A strike by workers at a General Motors factory in Ingersoll, Ont., could begin to impact consumer choice and dealer stocks of the Chevrolet Equinox in the U.S., where it's one of the top-10 selling vehicles.
Production of the compact crossover at CAMI Assembly has been idled since Sept. 17, when workers walked off the job after bargainers for Canadian union Unifor and General Motors hit a roadblock in contract talks over job security.
Unifor Local 88 said in a blog post Thursday the two sides are still far apart. They have been engaged in daily talks but are taking a break over the Thanksgiving weekend. Talks will resume Oct. 10.
Stockpiles of the Equinox, GM's second best-selling nameplate in the U.S., are quickly drying up, despite the automaker's attempts to ramp up Equinox production at two plants in Mexico to supplement Canadian output.
U.S. inventory of the Equinox dropped to 43,453 vehicles, or a 41-day supply, at the beginning of October, according to the Automotive News Data Center. Inventory stood at an all-time high of 74,400 units, or a 66-day supply, in June. The number of days of supply in Canada aren't available.
"That's going to be hard on Equinox to compete on such a limited quantity in such a hot segment," said Jessica Caldwell, senior analyst and director of pricing and industry analysis for Edmunds.com. "We would expect sales to pick up in the last quarter of the year."
In 2016, U.S. sales during the last three months of the year accounted for 28 per cent of domestic Equinox volume during the year. Monthly inventory of the vehicle averaged 42,550 units in 2016, with a low of 33,700 in July -- the lowest level since 30,900 vehicles in August 2012.
GM has downplayed the significant drop in Equinox inventory levels since the strike began two and a half weeks ago.
"We believe we have sufficient inventory and production to meet demand while negotiations continue and we continue to work closely with dealers to ensure customers continue to be well served," GM said in a statement to Automotive News.

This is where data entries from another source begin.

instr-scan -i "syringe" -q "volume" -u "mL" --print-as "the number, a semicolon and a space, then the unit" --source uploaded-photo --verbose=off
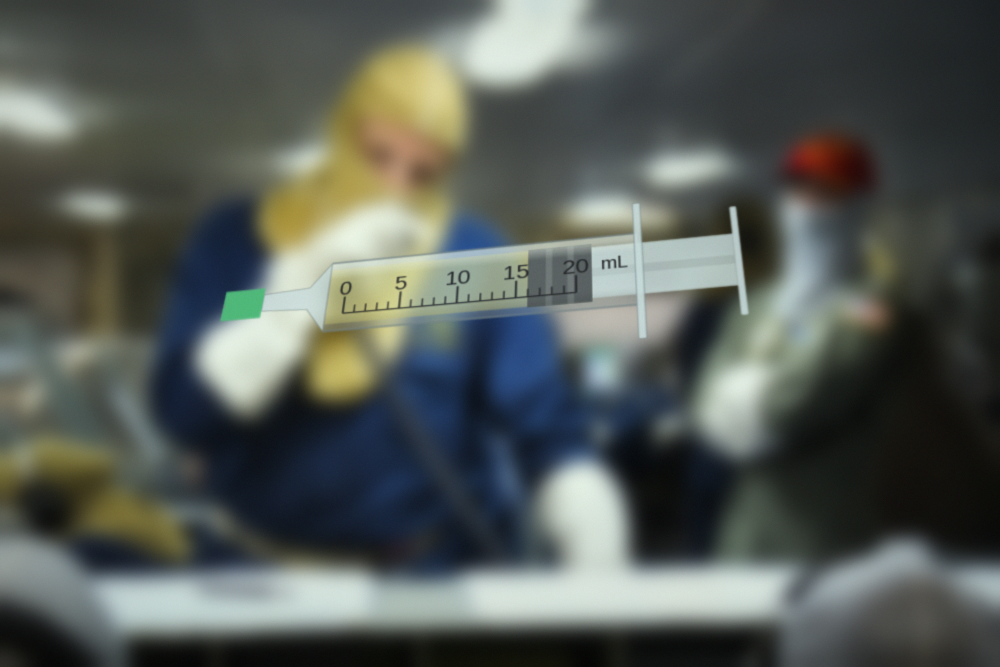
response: 16; mL
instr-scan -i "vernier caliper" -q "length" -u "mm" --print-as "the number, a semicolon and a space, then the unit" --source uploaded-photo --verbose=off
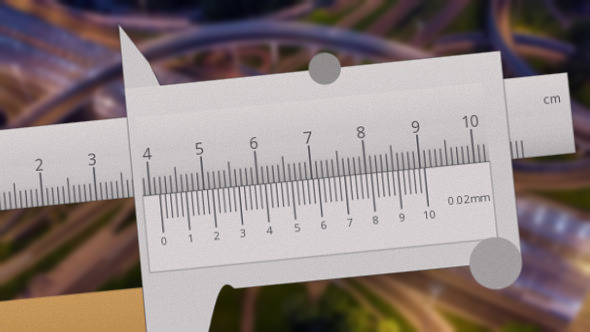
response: 41.8; mm
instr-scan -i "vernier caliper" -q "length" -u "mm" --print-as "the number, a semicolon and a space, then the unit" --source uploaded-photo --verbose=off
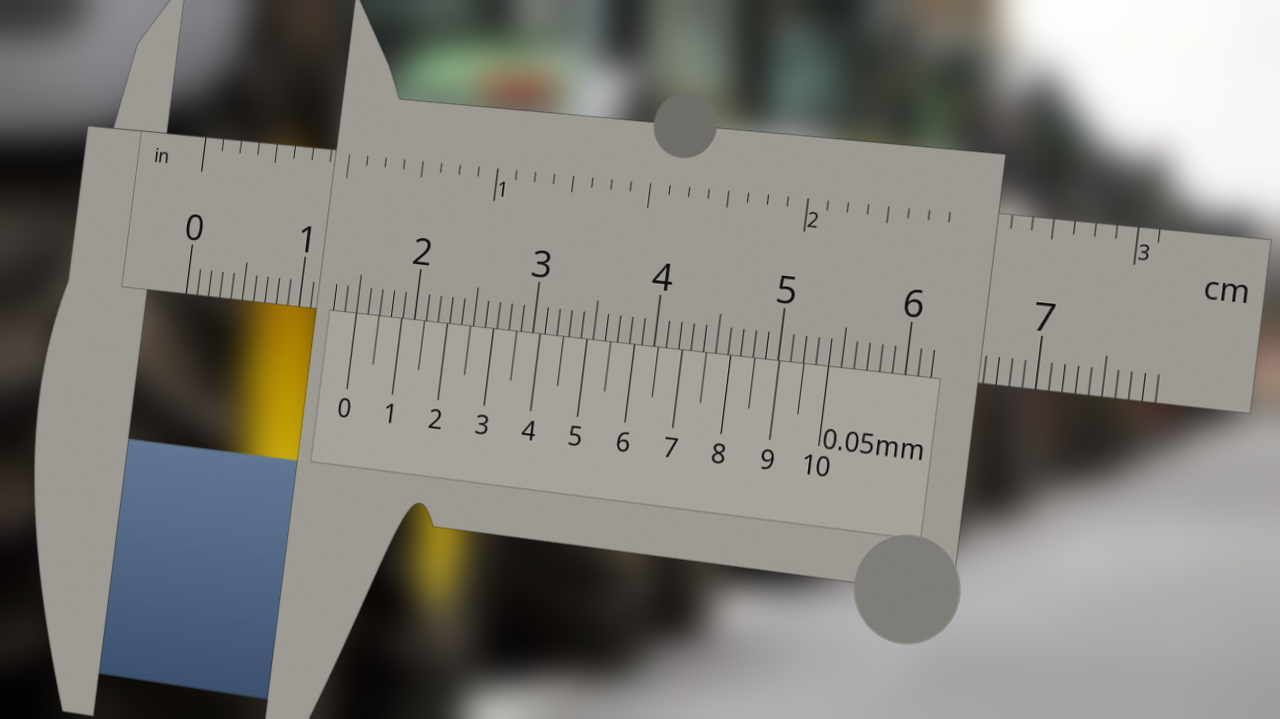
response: 15.0; mm
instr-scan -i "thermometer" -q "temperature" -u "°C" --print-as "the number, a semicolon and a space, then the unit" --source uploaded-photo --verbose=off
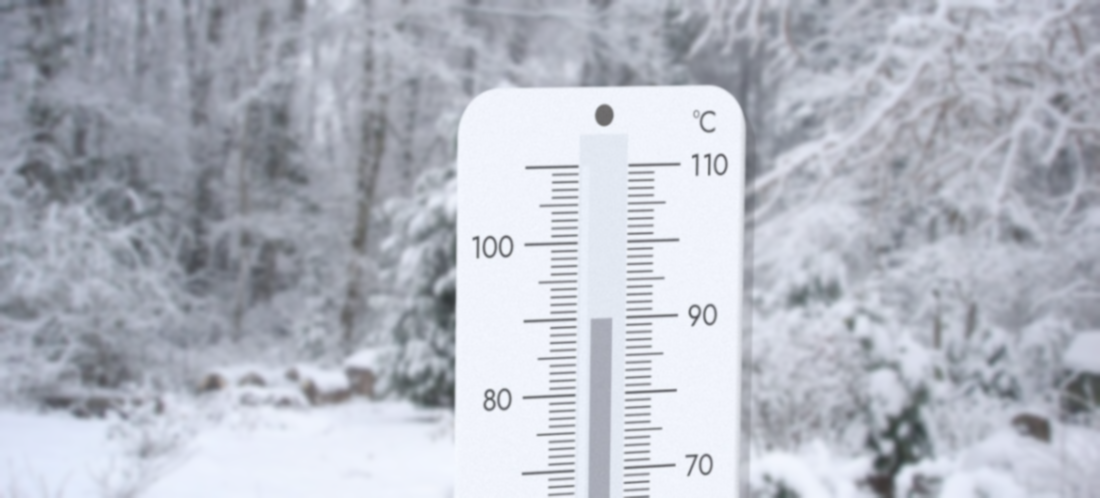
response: 90; °C
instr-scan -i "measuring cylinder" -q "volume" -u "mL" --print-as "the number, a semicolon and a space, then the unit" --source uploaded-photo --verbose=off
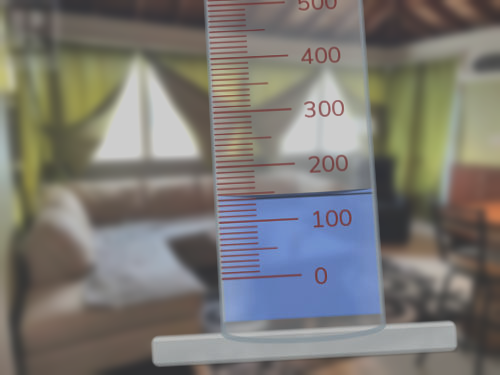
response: 140; mL
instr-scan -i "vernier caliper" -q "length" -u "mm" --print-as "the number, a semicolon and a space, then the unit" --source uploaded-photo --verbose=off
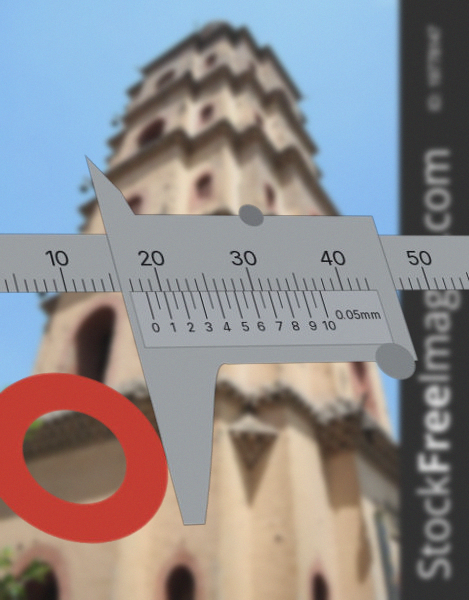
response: 18.4; mm
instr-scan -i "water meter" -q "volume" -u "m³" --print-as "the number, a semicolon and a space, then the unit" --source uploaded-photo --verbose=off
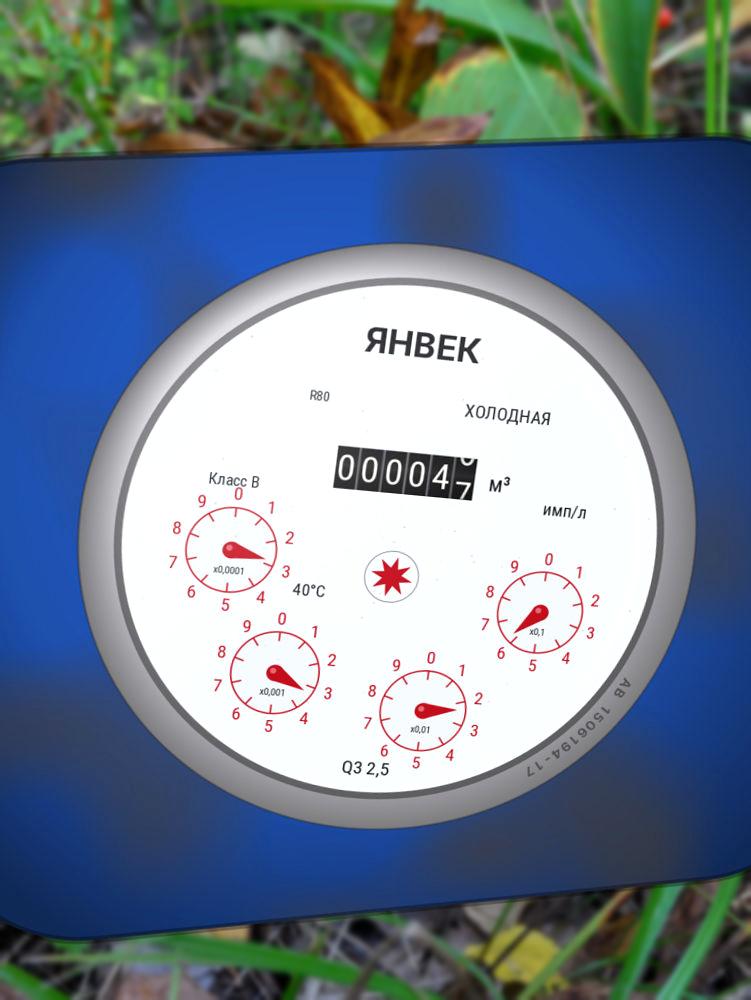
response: 46.6232; m³
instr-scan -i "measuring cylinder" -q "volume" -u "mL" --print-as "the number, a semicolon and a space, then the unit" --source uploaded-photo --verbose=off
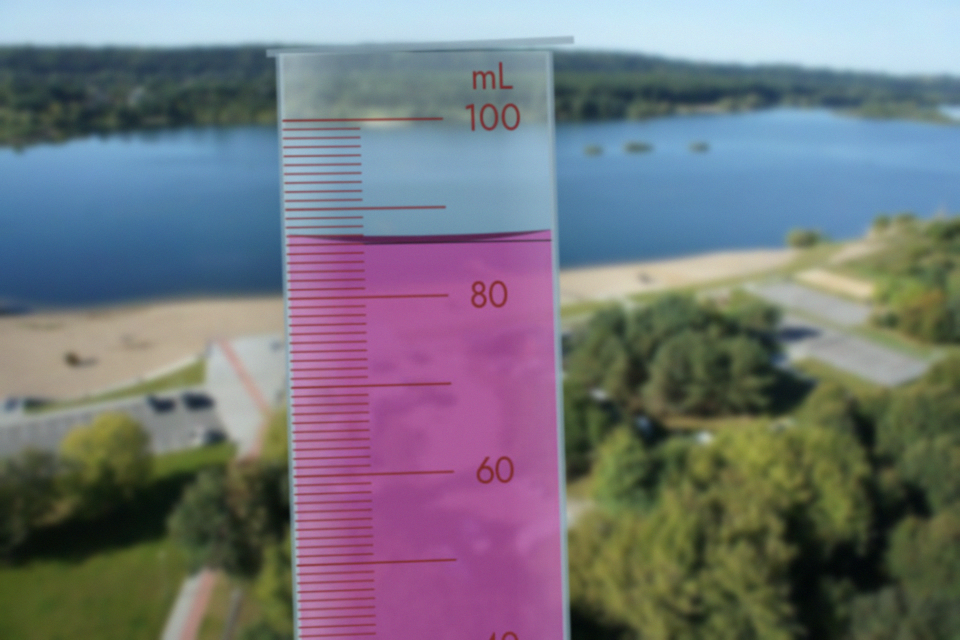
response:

U.S. sales of the Equinox surged 80 per cent last month to 27,512 and deliveries total 212,735 through September, up 22 per cent.
Meanwhile, Canadian Equinox sales rose 27 per cent to 2,079 in September. Through the first nine months of 2017, Canadian sales are up 38.5 per cent over last year.
The vast majority of vehicles produced at CAMI are shipped to the United States.
A handful of U.S. Chevrolet dealers last week told Automotive News that their Equinox inventories hadn't been directly impacted by the strike, however it was only a matter of time until they would be if the walkout continued.
"We're always worried, especially on a new hot model," said Rick Cantalini, owner of Vandergriff Chevrolet in Arlington, Texas, and a member of the Chevrolet National Dealer Council. "The vehicle is selling very well. We really wanted to build inventory, not deplete it."
GM and Unifor remain far apart in settling the strike. Union leaders fear GM could shift Canadian Equinox output and jobs to Mexico, as the automaker did this year when it sent GMC Terrain crossover production from CAMI to a Mexican plant. They want CAMI to be named as the lead North American producer for the popular crossover.
GM is producing the Equinox at its San Luis Potosi and Ramos Arizpe plants in Mexico. However, production is not at the volume of CAMI.
The company has declined to release production capacity or any change in plans for those factories as a result of the strike in Canada.
"We don't know the ramp-up at the other production facilities in Mexico," Caldwell said. "That's the X factor."
The Mexican plants combined to build 40,017 Equinox models through August since production began in April. CAMI had produced an estimated 132,388 Equinoxes through August, according to the Automotive News Data Center.